Upside bias amid dovish narrative expectations from global central banks meetings and potential window dressing effect
KLCI: 1446.39 (4.4)
DOW: 36404.93 (157.1)
MSCI Asia: 160.91 (-0.2)
FCPO (RM): 3755 (14)
BRENT (USD): 76.03 (0.19)
USDMYR: 4.6827 (0.018)
SGDMYR: 3.4848 (0.002)
EURMYR: 5.0415 (0.014)
AUDMYR: 3.0708 (-0.011)
GBPMYR: 5.8789 (0.022)
US: 10-yr yield (%) 4.2333 (0.008)
BNM:10-yr yield (%) 3.75 (0.02)
Asia/US. At the start of a busy week of economic data from the US and China (eg inflation, retail sales, industrial production) and major central bank meetings (i.e. FOMC, ECB and BOE), Asian markets ended cautiously higher, as upbeat US nonfarm payrolls and falling consumer inflation expectations boosted soft landing bets in the US economy. The Dow jumped 157 pts to 36,404 (3rd consecutive gain) as investors brace for the crucial FOMC meeting decision (13 Dec) and the Fed's projections for the economy, inflation, and the number of cuts expected next year. Markets are expecting the Fed to keep rates unchanged this week and pricing in a 50% probability to cut rates by 0.25% as early as May 2024.

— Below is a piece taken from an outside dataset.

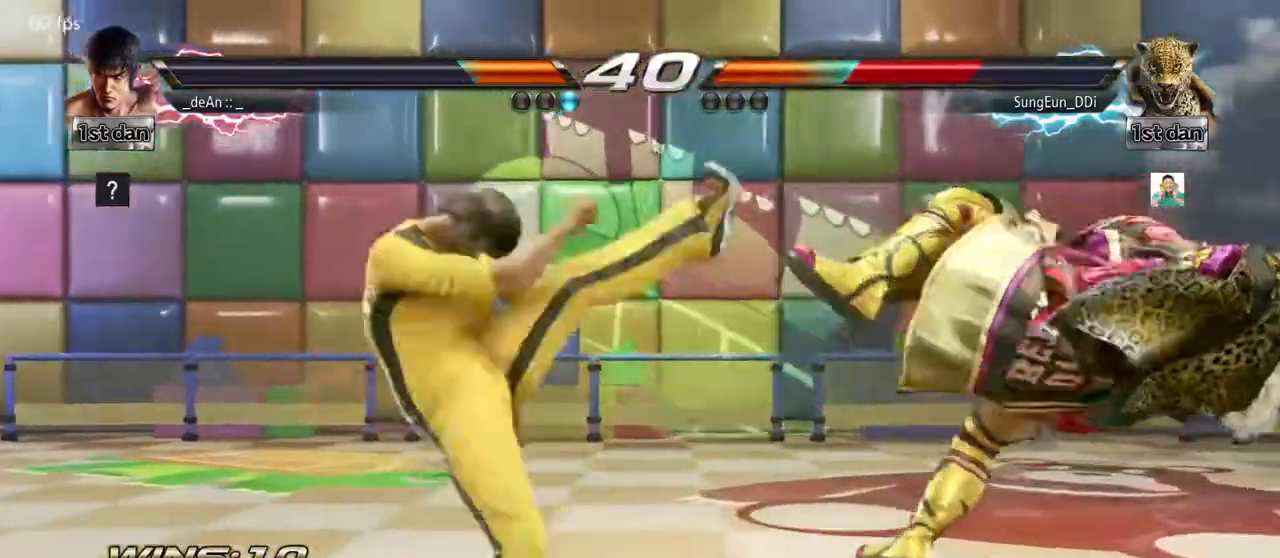
{"buttons": ["TRIANGLE"], "left_stick": "left", "events": [[450, "left_stick", "left"], [483, "TRIANGLE", "down"]]}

Malaysia. After falling 14.4 pts WoW, KLCI gained 4.4 pts at 1,446.4 in anticipation of a statistically positive year-end window dressing effect and the much-speculated cabinet reshuffle today. Market breadth (gainers/losers ratio) turned positive for a 2nd day at 1.22 vs 1.2 last Friday. Foreign investors turned net sellers for a 6th straight day (-RM79m, Dec: -RM244m, YTD: -RM2.85bn) followed by local retailers (-RM35m, Dec: +RM80m, YTD: -RM0.80bn) whilst local institutions (+RM114m, Dec: +RM164m, YTD: +RM3.65bn) emerged as the major net buyers for a 4th consecutive day.
Outlook. KLCI may continue its sideways consolidation as investors await more cues of inflation and interest rates outlook from the major global central banks this week. Barring a decisive fall below the support trendline, the odds would still favour the bulls to resume its ascent in Dec. The optimism is supported by (i) expectations that the Fed has ended its rate hike cycle and optimism of a soft landing in the US economy; (ii) the traditional year-end window dressing effect (92% positive hit rate in Dec since the GFC); (iii) an uptick in Nov shareholding from all-time low in Oct (Oct: 19.5%, Nov: 19.6%), (iv) improved core corporate earnings outlook -0.3%/+8.0% for CY23/24, accompanied by end-2023/2024 KLCI targets at 1,490/1,540 levels and (v) easing political risk premium and positive expectations of a cabinet reshuffle.